Friday, 8 January 2010


Through a deal they have running through previews, I got an eighth row center orchestra seat for ten pounds, so my critical faculties were not as sharply tuned as they might have been for fifty or sixty pounds. At ten pounds, the show was delightful. But I had the sense that I have had at other recent musical comedies that I am watching a slighly hyper entertainment machine that substitutes high energy for what should be at the heart (and heart is certainly in short supply here) of a musical -- good songs and winning performances.
I never saw the movie of LEGALLY BLONDE so have no basis for comparison. The story is simple enough, so simple that the show could have been done in half the time and lost nothing of the narrative. The lyrics are OK, but the score seldom breaks into anything resembling a tune -- I kept feeling that I was getting the verse without the refrain. So director-choreographer Jerry Mitchell keeps the show loud and constantly moving so one doesn't notice the lack of substance.

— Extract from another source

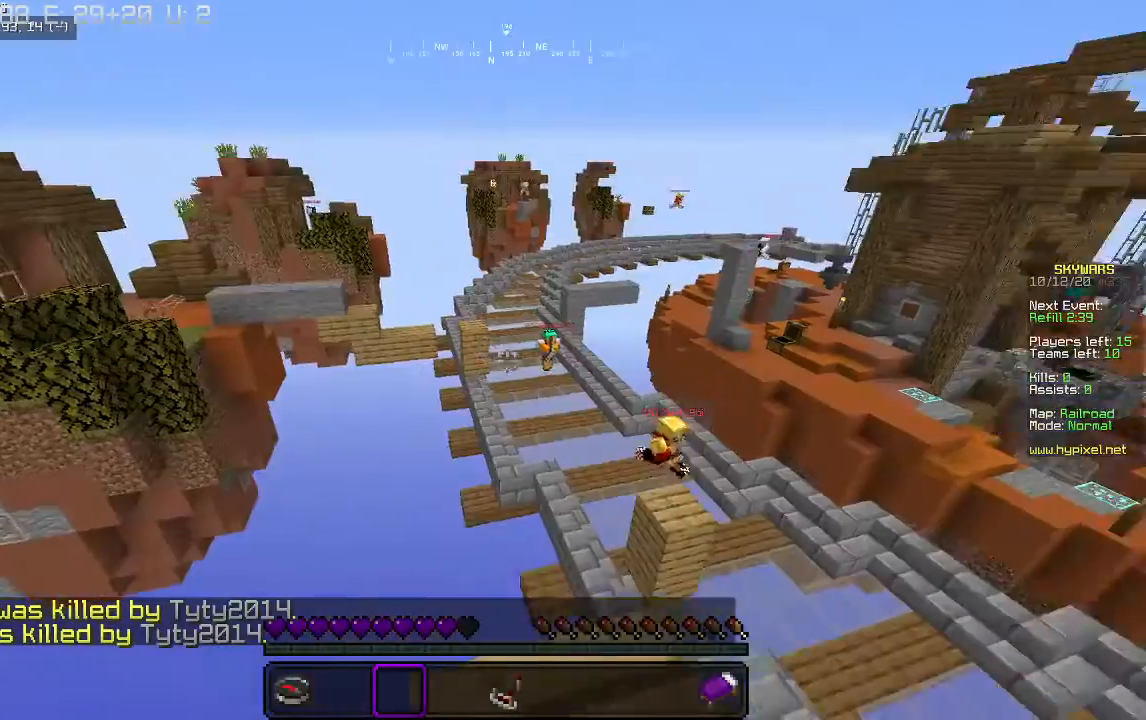
{"keys": [], "mouse": [], "events": []}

When I look back on great musical performances I have seen (Gwen Verdon, Bernadette Peters, Vanessa Williams, Angela Lansbury, Chita Rivera), they were by performers who knew how to draw the audience to them without constantly pushing the audience. It's more fun when the performer doesn't seem to be working so hard. LEGALLY BLONDE'S leading role requires the performer to be onstage almost constantly, even changing costume in front of the audience. Sheridan Smith will get better when she doesn't seem to be working so hard. She is a winning performer (I loved her in the revival of LITTLE SHOP OF HORRORS a couple of years ago). She isn't naturally a dancer but gets through the choreography without embarrassing herself. Duncan James, a former boy band singer, works so hard at crooning his two songs that he loses the beat -- just sing the notes, darling! He looks good -- little else is required of him. The two performers who walk away with the show are Adam Gaumond (Emmett) and ex-Doctor Who Peter Davison. Gaumond is relaxed and charming -- he reminds me of the young Jerry Orbach. He really belongs onstage and you understand why Elle chooses him over James. Davison as the college professor is obviously having fun being in a big musical.

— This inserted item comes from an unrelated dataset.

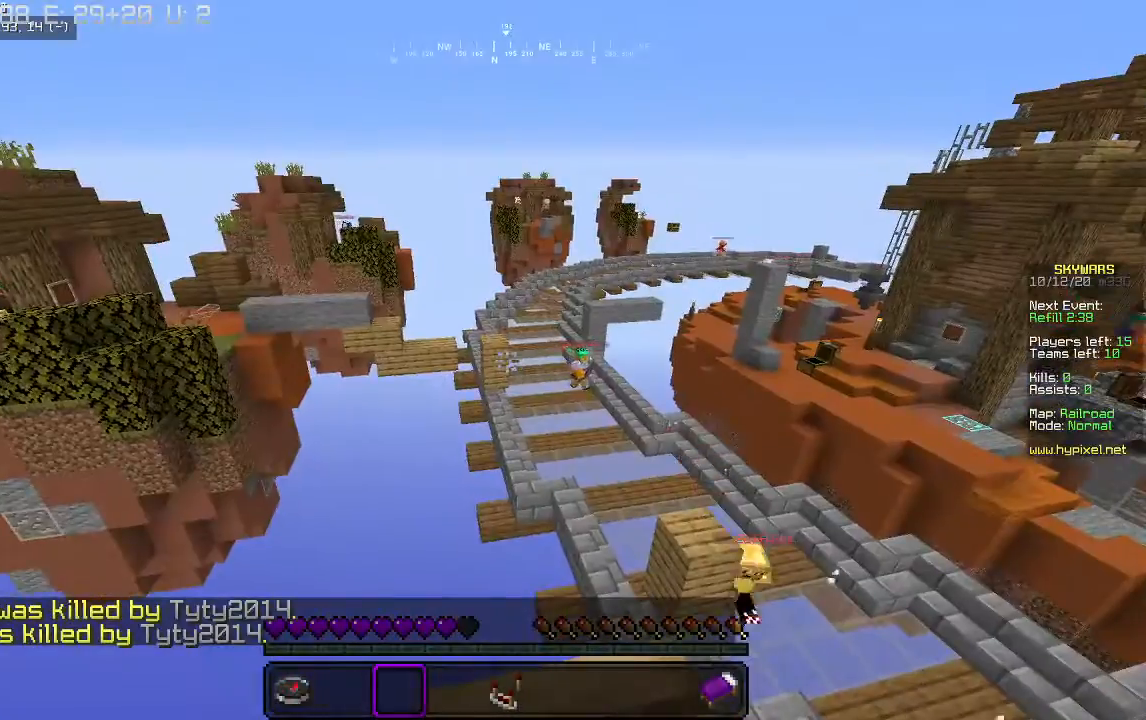
{"keys": [], "mouse": [], "events": []}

Most of the audience at the Thursday matinee I atteded were young women between the ages of twelve and thirty -- gaggles of them. My sense is that, like many musicals, this show aims for women and gay men. In typical Jerry Mitchell style, there's lots of beefcake. I loved the UPS man in very short shorts who kept coming in with "a special package." and the song "Is He Gay or European." Lots of gay male characters and a lesbian. The women loved it all. They squealed when Duncan James made his entrance, but even that heartthrob is openly bisexual, so something for everybody.
So at ten pounds it was delightful if a bit frenetic.
LEGALLY BLONDE, directed and choreographed by Jerry Mitchell. Savoy Theatre, January 7, 2010.